● ВЫБРАННЫЙ ФРАГМЕНТ:
====

Таким образом, для счастья человека вовсе недостаточно, чтобы его
переселили в "лучший мир", нет, для этого необходима еще коренная перемена и
в нем самом, чтобы он перестал быть тем, что он есть, и сделался тем, что он
не есть. А для этого он, прежде всего, должен перестать быть тем, что он
есть: этому требованию предварительно удовлетворяет смерть, моральная
необходимость которой выясняется уже и с этой точки зрения. Перейти в другой
мир и переменить все свое существо -- это, в действительности, одно и то же.
На этом, в конечном счете, зиждется и та зависимость объективного от
субъективного, которую разъясняет идеалистический принцип нашей первой
книги: именно здесь поэтому и лежит точка соприкосновения между
трансцендентальной философией и этикой. Если принять это во внимание, то мы
поймем, что пробуждение от сна жизни возможно только потому, что вместе с
ним разрывается и вся его основная ткань, -- а последней служит самый орган
его, интеллект со своими формами: если бы интеллект оставался цел и
невредим, то ткань сновидения продолжала бы развиваться до бесконечности, --
так прочно сросся он с нею. То же, что собственно грезилось интеллекту,
все-таки еще отлично от него, и только оно останется. Бояться же, что со
смертью погибает все, -- это похоже на то, как если бы кто-нибудь думал во
сне, что существуют одни только сонные грезы без грезящего человека. Но если
в смерти чье-нибудь индивидуальное сознание находит себе конец, то стоит ли
желать, чтобы оно опять возгорелось и продолжало существовать до
бесконечности? Ведь его содержание, в большей своей части, а обыкновенно и
сплошь представляет собою не что иное, как поток мелочных, земных, жалких
мыслей и бесконечных забот, -- дайте же и им, наконец, успокоиться! С
глубоким смыслом писали древние на своих гробницах "securitati
perpetuae"{sup}266{/sup} или "banae quieti"{sup}267{/sup}. Требовать же, как
это часто делают, бессмертия индивидуального сознания для того, чтобы
связать с ним потустороннюю награду или кару, -- это значит только
рассчитывать на соединимость добродетели и эгоизма. Но эгоизм и добродетель
никогда не подадут друг другу руки: они составляют полную противоположность.
Зато глубокую основу имеет под собою непосредственное убеждение, какое
рождается у нас при созерцании благородных подвигов, -- убеждение, что
никогда не иссякнет и не обратится в ничто тот дух любви, который побуждает
одного щадить своих врагов, другого -- с опасностью для жизни заступаться за
человека, никогда раньше не виданного.
{sup}266 {/sup}вечной безмятежности (лат.)
{sup}267{/sup}благого покоя (лат.)

====

● ИСХОДНЫЕ ДАННЫЕ:

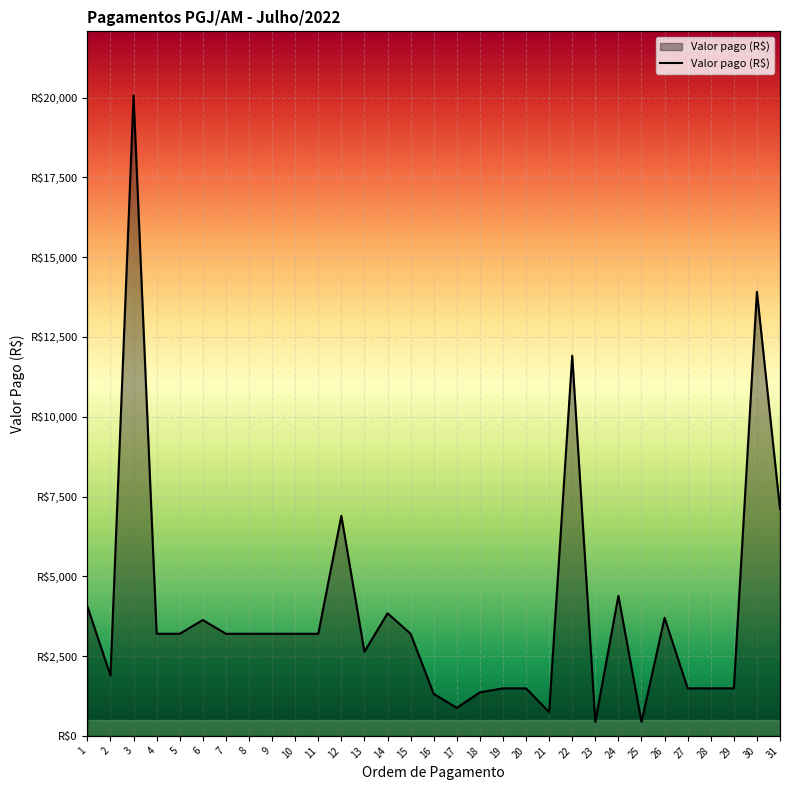

How many lines are shown in the chart?

1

====

● ЗАДАНИЕ: Перепишите без изменений всё, что стоит во фрагменте о смерти и бессмертии, начиная со слов «Зато глубокую основу» и до слов «раньше не виданного.» включительно. Материал здесь никакой роли не играет.

● ОЖИДАЕМЫЙ ОТВЕТ:
Зато глубокую основу имеет под собою непосредственное убеждение, какое
рождается у нас при созерцании благородных подвигов, -- убеждение, что
никогда не иссякнет и не обратится в ничто тот дух любви, который побуждает
одного щадить своих врагов, другого -- с опасностью для жизни заступаться за
человека, никогда раньше не виданного.